The polls show that most people believe Bush has lied about why we went to Iraq and they don't support the way he's handled the subsequent disaster his ideology has produced. Armor is still in short supply while the resistance is anything but in its "last throes." The completion of the Iraqi constitution seems more and more like wishful thinking (not to mention the final draft isn't what people thought it would be) while the violence in Afghanistan is creeping back into the headlines thus reminding Americans that Bush never finished the job there in the first place. People are tired of staying the course, whatever that means, and they're tired of Bush constantly getting their hopes up.
Remember the months prior to the invasion? Americans were told that Iraq would be a "cakewalk" and the oil revenues would pay for everything. When Baghdad fell in less than two months, Bush did his "mission accomplished" strut and everything was going to be okay. But people soon realized, even if Bush didn't, that the mission wasn't accomplished and Americans and Iraqis were paying the ultimate price.
Then there were the string of events that would bring an end to hostilities or at least make things easier over there. The killings of Hussein's sons, Hussein's capture, the passing of sovereignty and the elections were all milestones which were supposed to fix everything. But they didn't and in some cases things got even worse. Now Americans are supposed to believe that the Iraqi constitution is going to be another "fix all," yet most of them aren't buying it. And things aren't helped when you have Safia Taleb al-Suhail (the purple-fingered Iraqi woman who hugged the Marine mom at the State of the Union speech) who now worries that women's rights in Iraq will be a thing of the past due to the influence of Islamic clerics in the draft of the constitution.
Now, put all this together and throw in the following; Rove and Libby targeted in the CIA leak scandal, the Downing Street Documents, the revelation of Operation Able Danger, John Bolton already botching things up at the U.N., Social Security reform falling flat on its face, the possible release of more pictures and videos from Abu Ghraib, the steady chipping away in Ohio which continues to expose Republican corruption in high places and, to top it all off, Cindy Sheehan is not going away.

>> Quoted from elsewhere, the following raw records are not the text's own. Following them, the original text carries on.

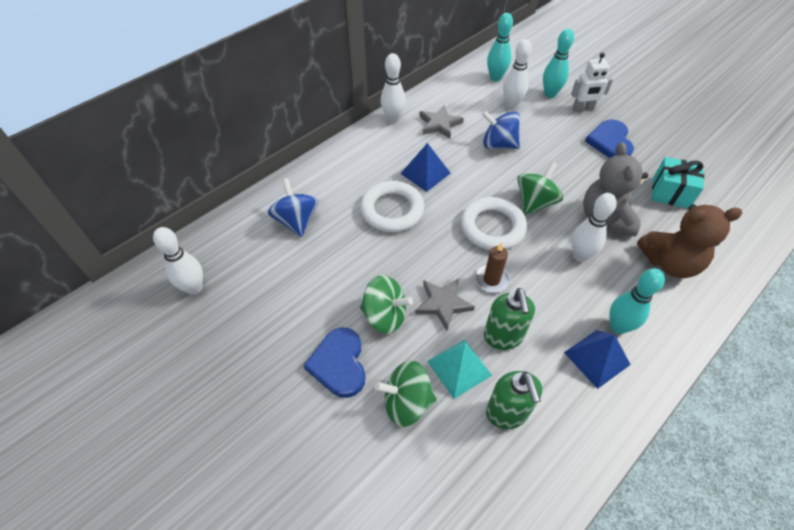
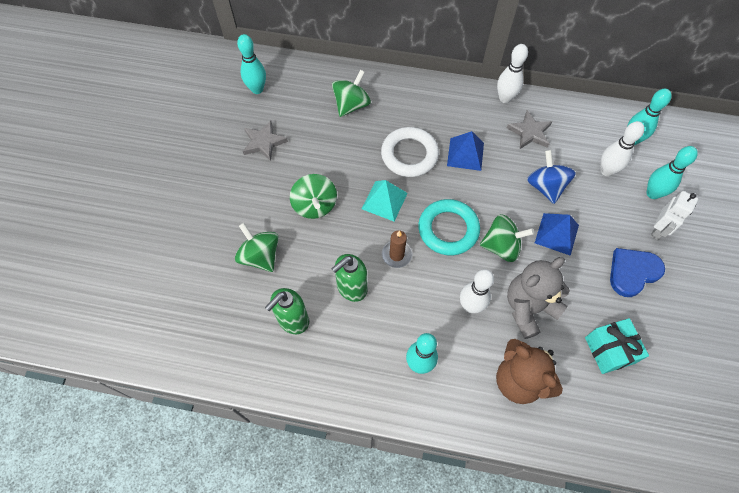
camera: 55 degrees right, 10 degrees up
white bowling pin [153,227,203,295] -> turquoise bowling pin [237,34,266,94]
blue spinning top [268,178,318,237] -> green spinning top [332,70,371,117]
blue heart [303,328,366,398] -> none
grey star [415,278,475,330] -> grey star moved to [243,120,288,161]
turquoise pyramid [427,339,492,399] -> turquoise pyramid moved to [362,180,408,221]
white ring [461,197,527,250] -> turquoise ring [418,199,480,255]
blue pyramid [564,330,631,389] -> blue pyramid moved to [535,213,579,256]
white robot [571,52,613,112] -> white robot turned 105 degrees counterclockwise [650,191,698,240]

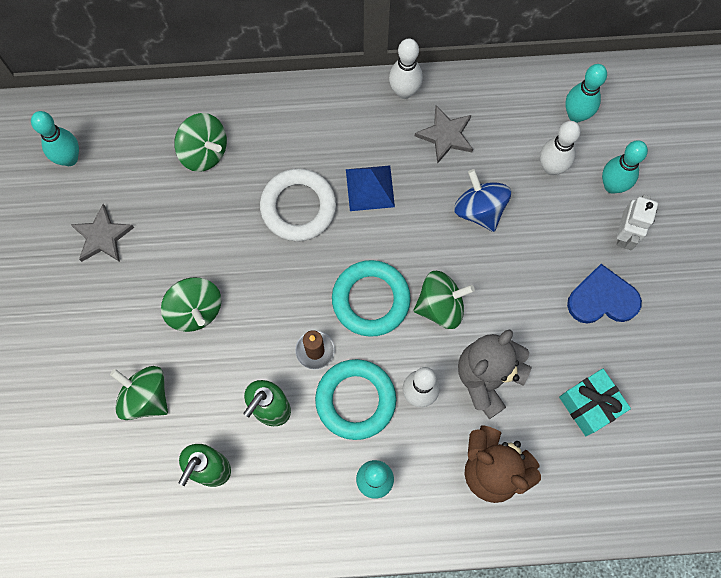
camera: 15 degrees left, 10 degrees up
green spinning top [332,70,371,117] -> green spinning top turned 105 degrees clockwise [174,113,227,172]
turquoise pyramid [362,180,408,221] -> none
blue pyramid [535,213,579,256] -> none
blue heart [610,248,665,297] -> blue heart turned 45 degrees clockwise [567,264,642,324]
none -> turquoise ring [315,359,396,440]

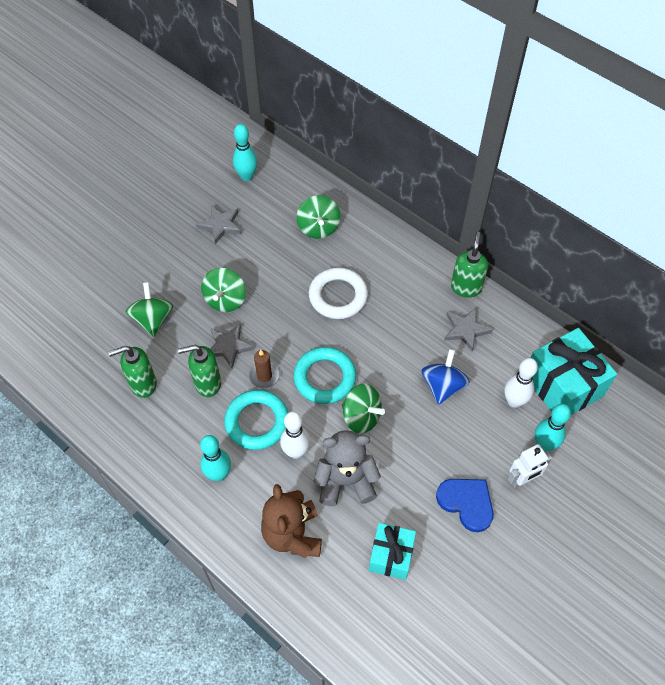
camera: 45 degrees right, 15 degrees down
blue pyramid [346,165,395,211] -> none
white bowling pin [389,38,423,99] -> green soap dispenser [451,232,488,297]
turquoise bowling pin [565,64,607,123] -> turquoise gift [531,328,617,415]
none -> grey star [210,324,254,368]

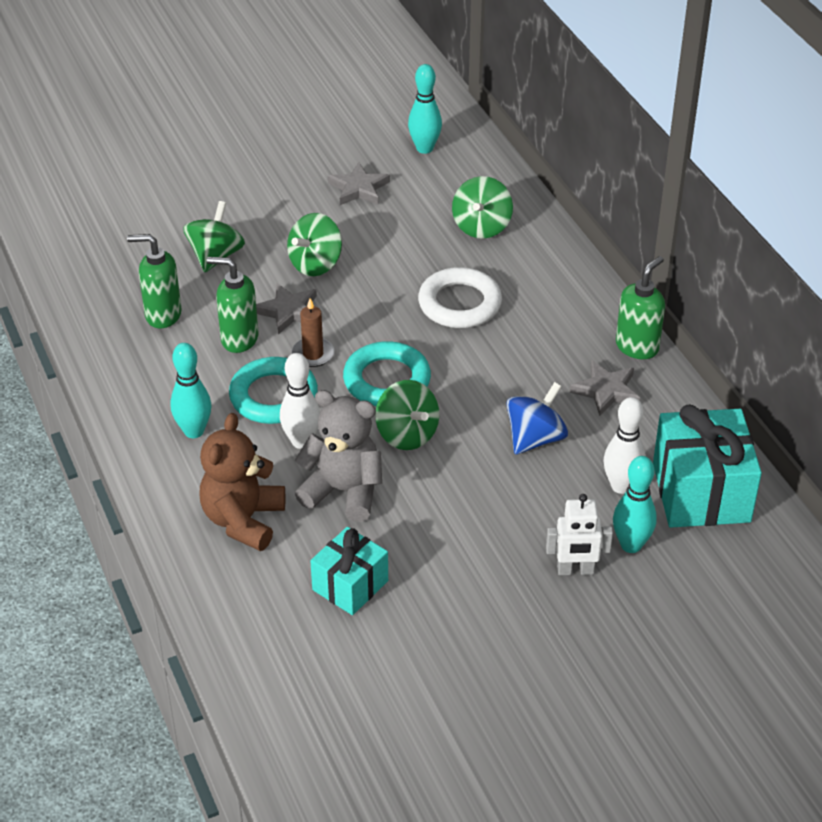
camera: 25 degrees right, 15 degrees down
blue heart [436,479,493,532] -> none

Just what is the worst president in the history of the United States supposed to do? How does he preserve any sense of legacy?
That's simple. You send Karen Hughes to make America's image better in the eyes of the Arab States, you promote a "Freedom Walk" (do we really have to pay for that?) to celebrate (?) 9/11 and, just to make you feel better, you flip the press the one finger salute. And if that fails, simply stomp your feet and yell "stay the course."
You know, it's got to be tough being a conservative these days.
Thus sayeth Mr. Jenkins. As if all of the above were not enough, add to that the current disaster playing out in Louisiana, US. We see the entire region in disaster, and the mainstream media warning us of repercussions almost certain to follow, like this listing from CNN, CNN/Money: Experts fear gas crisis
which warns of a possible "national gas crisis in the short-term."
All told, this adversity may actually result in a "blessing in disguise." The totality of these events of the ending summer may disrupt the economy, and Shrub's agenda sufficiently that they may reconsider the almost foregone conclusion to attack Iran, and the possible world war which almost certainly would ensue.
But then again it may not. I've felt for quite some time that our situation here in the US will need to become MUCH worse, before it gets better. I sometimes think that it won't be until the economic meltdown happens, when most people have lost their jobs, food is being rationed, fuel is almost non-existent and unavailable, when all the wacko evangelicals have had their trailers repossessed, when it becomes apparent that neither ET nor Jaysus has come to save them from themselves, that is when it will improve.
That day cannot be too far off, because as the above article points out, the deflation and implosion of the wildly insane Zionist NeoCon-inspired nightmare has already begun. Let's all just hope that it happens sooner than later.